Data Engine

The data engine uses a feedback loop to improve outputs from both human labelers and AI models within the super.AI platform.

The super.AI data engine uses a feedback loop to improve the output from both our human labelers and the models that our meta AI generates.


Enterprise-only AI features

As an AI-enabled feature, the data engine is only available to enterprise clients. To learn more, talk to our sales department: [email protected].

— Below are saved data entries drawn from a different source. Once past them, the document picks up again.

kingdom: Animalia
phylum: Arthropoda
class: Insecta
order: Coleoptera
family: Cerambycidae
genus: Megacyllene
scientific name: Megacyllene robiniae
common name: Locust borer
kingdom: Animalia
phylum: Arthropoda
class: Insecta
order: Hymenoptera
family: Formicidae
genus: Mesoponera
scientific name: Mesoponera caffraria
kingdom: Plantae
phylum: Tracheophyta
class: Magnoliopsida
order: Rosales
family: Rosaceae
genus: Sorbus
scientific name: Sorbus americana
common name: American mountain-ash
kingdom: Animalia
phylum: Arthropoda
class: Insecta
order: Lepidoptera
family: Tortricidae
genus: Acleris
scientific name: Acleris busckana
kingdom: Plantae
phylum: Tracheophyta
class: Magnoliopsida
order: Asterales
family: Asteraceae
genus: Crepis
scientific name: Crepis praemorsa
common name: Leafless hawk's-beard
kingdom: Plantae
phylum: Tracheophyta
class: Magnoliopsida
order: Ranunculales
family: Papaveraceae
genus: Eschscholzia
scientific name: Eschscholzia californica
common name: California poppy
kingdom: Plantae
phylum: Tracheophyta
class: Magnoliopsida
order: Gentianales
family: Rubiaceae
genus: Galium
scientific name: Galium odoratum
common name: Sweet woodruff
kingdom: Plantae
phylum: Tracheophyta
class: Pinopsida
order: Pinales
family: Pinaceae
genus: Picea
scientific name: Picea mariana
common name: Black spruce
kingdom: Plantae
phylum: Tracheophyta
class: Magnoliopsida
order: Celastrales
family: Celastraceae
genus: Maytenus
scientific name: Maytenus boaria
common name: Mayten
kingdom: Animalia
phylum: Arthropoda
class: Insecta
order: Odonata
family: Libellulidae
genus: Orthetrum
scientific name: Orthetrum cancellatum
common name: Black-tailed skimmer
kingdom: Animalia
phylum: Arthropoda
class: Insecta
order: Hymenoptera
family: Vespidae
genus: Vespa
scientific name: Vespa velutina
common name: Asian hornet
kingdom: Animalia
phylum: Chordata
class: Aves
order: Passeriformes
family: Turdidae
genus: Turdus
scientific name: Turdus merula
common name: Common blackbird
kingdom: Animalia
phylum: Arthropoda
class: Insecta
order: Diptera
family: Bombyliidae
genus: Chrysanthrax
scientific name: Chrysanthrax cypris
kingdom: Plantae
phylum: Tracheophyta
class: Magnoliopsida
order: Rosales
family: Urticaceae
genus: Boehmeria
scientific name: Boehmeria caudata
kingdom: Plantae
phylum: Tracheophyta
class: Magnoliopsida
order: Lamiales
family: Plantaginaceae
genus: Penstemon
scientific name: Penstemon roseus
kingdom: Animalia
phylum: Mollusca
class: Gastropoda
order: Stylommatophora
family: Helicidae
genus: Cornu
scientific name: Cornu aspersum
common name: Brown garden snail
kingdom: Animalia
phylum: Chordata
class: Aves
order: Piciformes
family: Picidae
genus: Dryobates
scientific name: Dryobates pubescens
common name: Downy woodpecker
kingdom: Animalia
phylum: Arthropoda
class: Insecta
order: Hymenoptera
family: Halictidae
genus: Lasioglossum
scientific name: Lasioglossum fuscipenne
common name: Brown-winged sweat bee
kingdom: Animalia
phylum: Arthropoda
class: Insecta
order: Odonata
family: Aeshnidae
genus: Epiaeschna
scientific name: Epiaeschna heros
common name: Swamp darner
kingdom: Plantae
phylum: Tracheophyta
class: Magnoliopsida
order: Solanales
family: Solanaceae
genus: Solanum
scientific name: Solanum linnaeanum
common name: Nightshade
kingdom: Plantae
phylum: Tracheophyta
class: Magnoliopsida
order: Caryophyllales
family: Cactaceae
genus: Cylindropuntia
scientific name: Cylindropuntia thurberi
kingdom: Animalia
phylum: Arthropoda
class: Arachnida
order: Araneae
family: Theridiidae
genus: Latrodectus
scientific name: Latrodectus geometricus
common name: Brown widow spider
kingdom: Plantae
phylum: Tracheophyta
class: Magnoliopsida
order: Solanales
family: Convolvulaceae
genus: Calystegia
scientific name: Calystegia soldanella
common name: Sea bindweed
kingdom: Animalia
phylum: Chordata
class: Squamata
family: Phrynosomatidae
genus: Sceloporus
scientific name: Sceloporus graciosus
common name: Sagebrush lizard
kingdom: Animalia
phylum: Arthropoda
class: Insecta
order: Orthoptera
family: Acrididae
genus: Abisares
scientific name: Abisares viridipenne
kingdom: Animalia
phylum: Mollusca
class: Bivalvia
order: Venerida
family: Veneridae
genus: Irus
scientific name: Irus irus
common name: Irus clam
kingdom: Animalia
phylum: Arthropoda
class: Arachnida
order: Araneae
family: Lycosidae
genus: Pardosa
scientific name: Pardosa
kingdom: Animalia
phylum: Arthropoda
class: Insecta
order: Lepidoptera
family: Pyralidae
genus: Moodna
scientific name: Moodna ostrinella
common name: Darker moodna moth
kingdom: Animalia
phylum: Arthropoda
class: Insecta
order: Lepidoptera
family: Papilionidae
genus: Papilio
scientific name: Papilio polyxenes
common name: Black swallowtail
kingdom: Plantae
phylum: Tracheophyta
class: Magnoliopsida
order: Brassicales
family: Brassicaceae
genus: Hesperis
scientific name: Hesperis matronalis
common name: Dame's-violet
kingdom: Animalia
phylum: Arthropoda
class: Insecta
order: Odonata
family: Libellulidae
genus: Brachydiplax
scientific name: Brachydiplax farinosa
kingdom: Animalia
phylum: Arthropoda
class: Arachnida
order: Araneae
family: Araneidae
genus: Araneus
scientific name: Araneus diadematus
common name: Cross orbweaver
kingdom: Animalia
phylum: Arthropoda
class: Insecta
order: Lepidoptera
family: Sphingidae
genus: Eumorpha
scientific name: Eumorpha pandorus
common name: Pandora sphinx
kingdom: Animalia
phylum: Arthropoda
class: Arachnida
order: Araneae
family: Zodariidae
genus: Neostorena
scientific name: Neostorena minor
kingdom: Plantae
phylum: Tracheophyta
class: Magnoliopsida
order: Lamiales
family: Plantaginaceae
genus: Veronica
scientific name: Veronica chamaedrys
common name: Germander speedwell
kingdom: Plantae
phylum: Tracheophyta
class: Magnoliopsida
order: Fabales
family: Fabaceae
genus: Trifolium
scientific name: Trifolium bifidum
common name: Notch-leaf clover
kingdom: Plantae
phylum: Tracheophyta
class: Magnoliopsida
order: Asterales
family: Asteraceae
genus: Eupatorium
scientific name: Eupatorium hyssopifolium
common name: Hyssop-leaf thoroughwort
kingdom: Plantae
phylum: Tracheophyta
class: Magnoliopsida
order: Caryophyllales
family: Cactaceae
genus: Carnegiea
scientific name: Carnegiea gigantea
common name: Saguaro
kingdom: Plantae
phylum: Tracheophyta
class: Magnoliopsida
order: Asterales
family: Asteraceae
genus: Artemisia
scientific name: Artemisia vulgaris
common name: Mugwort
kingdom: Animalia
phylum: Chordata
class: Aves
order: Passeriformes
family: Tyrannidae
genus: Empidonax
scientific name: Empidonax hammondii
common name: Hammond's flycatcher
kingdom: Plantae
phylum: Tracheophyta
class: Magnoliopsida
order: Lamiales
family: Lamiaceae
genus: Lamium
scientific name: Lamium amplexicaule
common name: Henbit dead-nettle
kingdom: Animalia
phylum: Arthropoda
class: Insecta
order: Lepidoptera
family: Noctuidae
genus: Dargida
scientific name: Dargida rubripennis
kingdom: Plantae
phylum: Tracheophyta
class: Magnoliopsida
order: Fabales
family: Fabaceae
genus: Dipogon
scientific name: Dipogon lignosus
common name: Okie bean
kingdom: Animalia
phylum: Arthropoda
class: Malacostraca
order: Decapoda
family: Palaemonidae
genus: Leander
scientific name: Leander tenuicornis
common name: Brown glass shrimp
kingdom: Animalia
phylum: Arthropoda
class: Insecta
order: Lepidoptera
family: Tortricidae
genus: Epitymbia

There are 6 stages inside the data engine loop:

1. AI and human data labeling

The first and primary stage is to label input data with guaranteed quality, cost, and speed. You can learn more about this stage on our AI compiler page. We begin with just human labelers, but AI is introduced as soon as the second loop of the data engine, following the first run of steps 3 and 4, below.

2. Data unit tests and QA

Super.AI imposes a quality assurance (QA) process across 4 key areas: tasks, labelers, instructions, and data. You can learn about these measures in full on our QA page. If anything is flagged, we generate a unit test to know whether we got it right or not. We can use this information later to improve the AI compiler’s performance on difficult tasks.

3. AI training

We use the outputs created during the labeling process along with the outcomes from the QA stage to begin training AI models that the meta AI module has produced.

4. AI deployment

The models move into the super.AI system and become labeling sources.

5. Data selection

Based on all of the previous steps, super.AI conducts a form of active learning where we select the data that could produce the largest theoretical improvement to the quality, cost, and speed of the AI compiler and the meta AI models.

6. Data boosting

This could also be called data augmentation. In addition to the active learning that takes place in the data selection stage, we actively generate data (both synthetically and on real data) that is similar to data that the AI compiler didn’t meet the quality standard on. In other words, we oversample the places where the AI compiler and meta AI models need the most help. Once we’ve generated this data, we send it into the labeling stage, and the loop starts over.

Benefits of the data engine

The super.AI data engine forms an efficient method of using existing data and synthesising new data to improve the weakest parts of the AI compiler and the meta AI models. The result is a higher quality and more efficient overall system provided at lower costs and with improved speeds.